The crude comparison of both cohorts showed significant differences in some presenting features such as age, fever, relapse-risk group, as well as haemoglobin and fibrinogen levels. Interestingly, after accounting for the potential effect of these variables in the matched PETHEMA cohort, the differences in the CR rate were still statistically significant. How should we interpret the statistically significant difference in CR rate between the two cohorts? Is it due to differences in the antileukaemic efficacy and toxicity of daunorubicin compared with idarubicin or might differences in the supportive therapy in the two studies play a role? A detailed analysis of induction outcomes, including the causes of induction failure and the kinetics of haematological recovery, showed that, despite the fact that both cohorts had a similar time to CR and haematological recovery, the induction failure rate was higher in the IC-APL cohort. The most likely explanation would be related to the probable differences in supportive care. In fact, the increased induction failure rate in the IC-APL cohort was only due to an increased death rate during induction, with no case of primary resistant leukaemia observed in either cohort. Although differences in the distribution of deaths due to haemorrhage, infection and DS were not statistically significant between the two cohorts, DS-associated mortality among those patients developing moderate or severe DS was significantly higher in the IC-APL cohort compared with the PETHEMA cohort (12 vs. 3 %, respectively; P = 0.01).

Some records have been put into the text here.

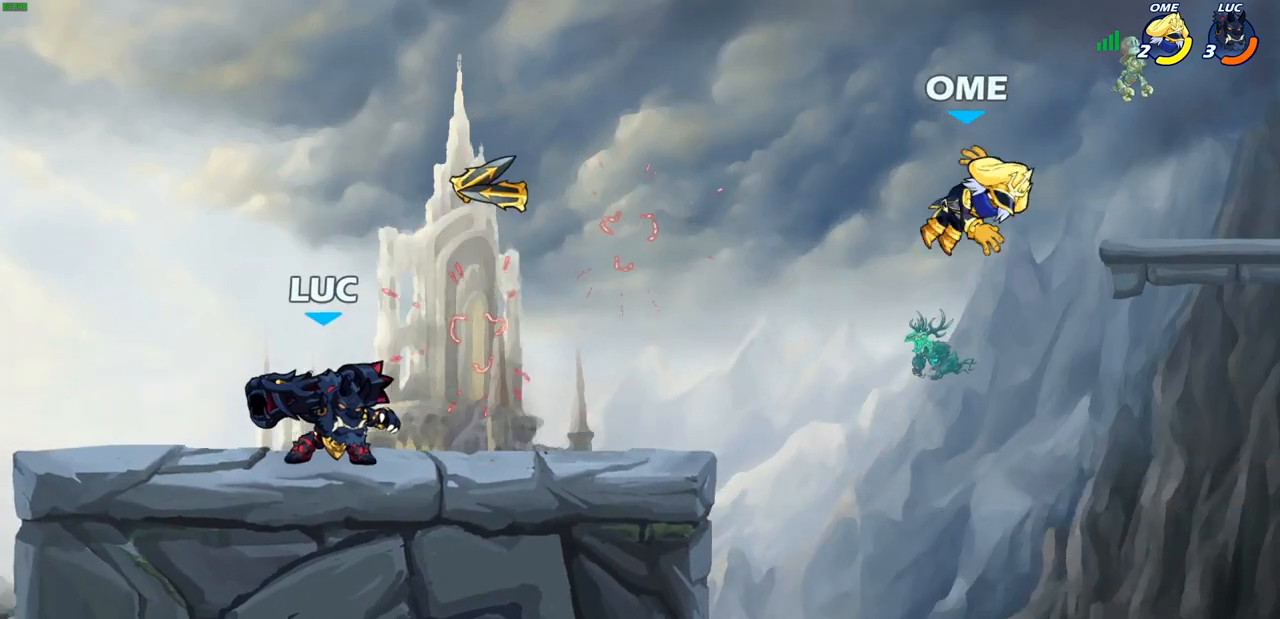
{"buttons": [], "left_stick": "center", "right_stick": "center"}
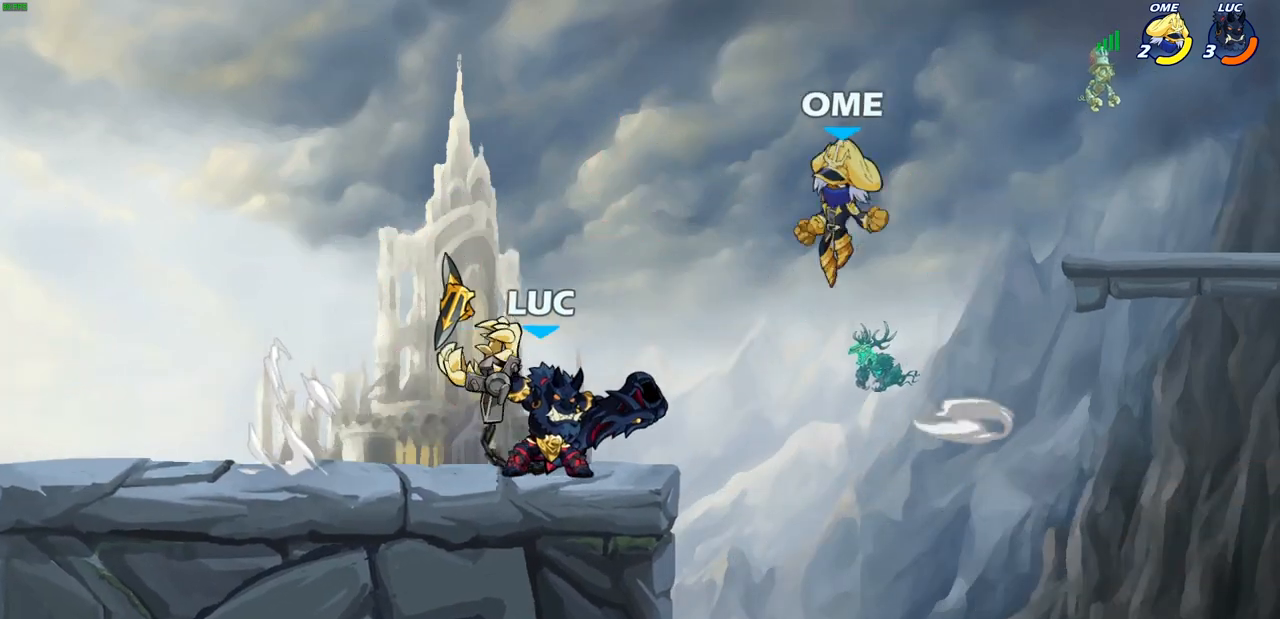
{"buttons": [], "left_stick": "right", "right_stick": "center", "events": [[500, "left_stick", "right"]]}
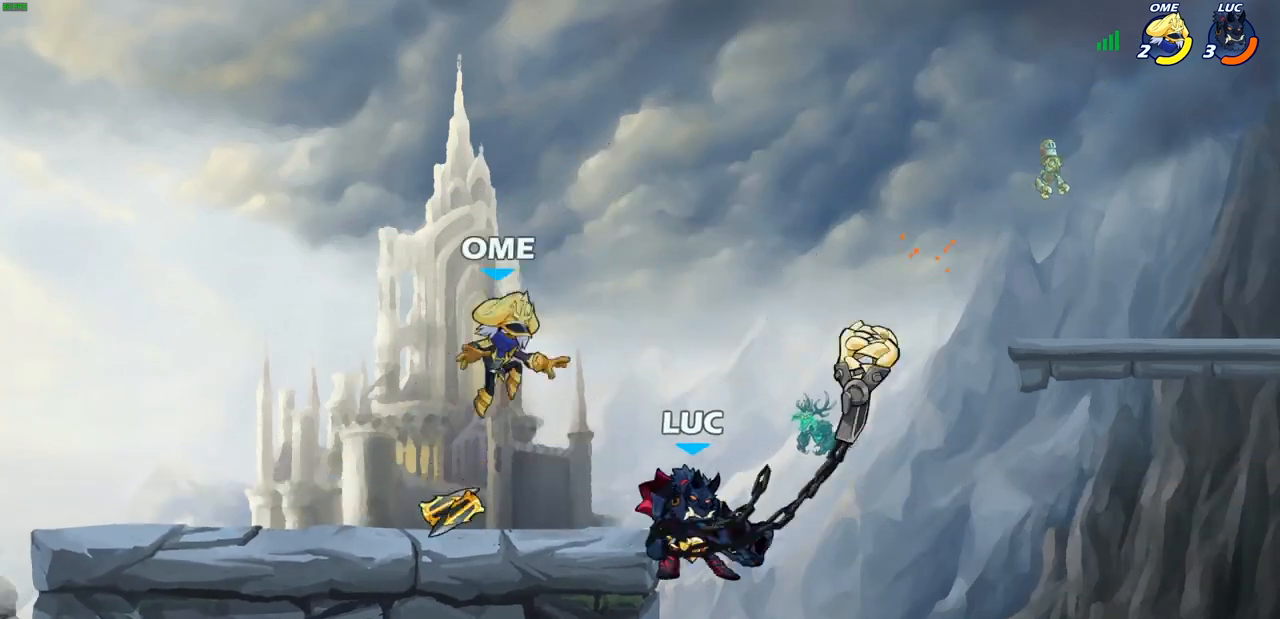
{"buttons": [], "left_stick": "up", "right_stick": "center", "events": [[483, "left_stick", "up"]]}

Potential differences in the management of DS and supportive measures might be implicated in the different DS-associated mortality observed in the two cohorts.

Although the differences in CI-NRM between the IC-APL and PETHEMA cohorts did not reach statistical significance (4.6 vs. 2.3 %; P = 0.1), these differences became statistically significant when the comparison was confined to NRM during consolidation (4.8 vs. 1.2 %; P = 0.04). The most likely explanation for this higher death rate due to infectious complications in the IC-APL would be a probable suboptimal prevention and treatment of infections during consolidation cycles.

As for the relative antileukaemic efficacy in both trials, all outcomes related to the incidence of primary and secondary resistance are indicative of a similar efficacy of the two anthracyclines. Apart from the already-mentioned absence of patients with refractory leukaemia (primary resistance) in either cohort, molecular persistence of the PML/RARA rearrangement at the end of consolidation therapy was only detected in one patient in each cohort. It should also be noted that CIR curves did perfectly overlap in both the crude and matched comparisons. A similar overlap was also observed between the different risk groups (data not shown). Differences in other treatment outcomes, such as OS and EFS, were mainly due to the impact on these outcomes of deaths during induction and consolidation therapy.

In conclusion, the comparison of two trials with the same design and strategy for the treatment of newly diagnosed APL showed a similar antileukaemic efficacy in terms of primary resistance, molecular persistence, as well as molecular and haematological relapse rates. Although a significant reduction in treatment-related mortality during induction and post-remission therapy was achieved in developing countries using the IC-APL as compared to their historical studies [2], important differences still persist when comparing these outcomes to those of developed countries. In countries in which ATO-based regimens still represent an unaffordable approach for newly diagnosed APL, efforts for improvement with conventional treatments based on ATRA and chemotherapy should mainly focus on reinforcing supportive care, rather than implementing radical changes in the antileukaemic strategy.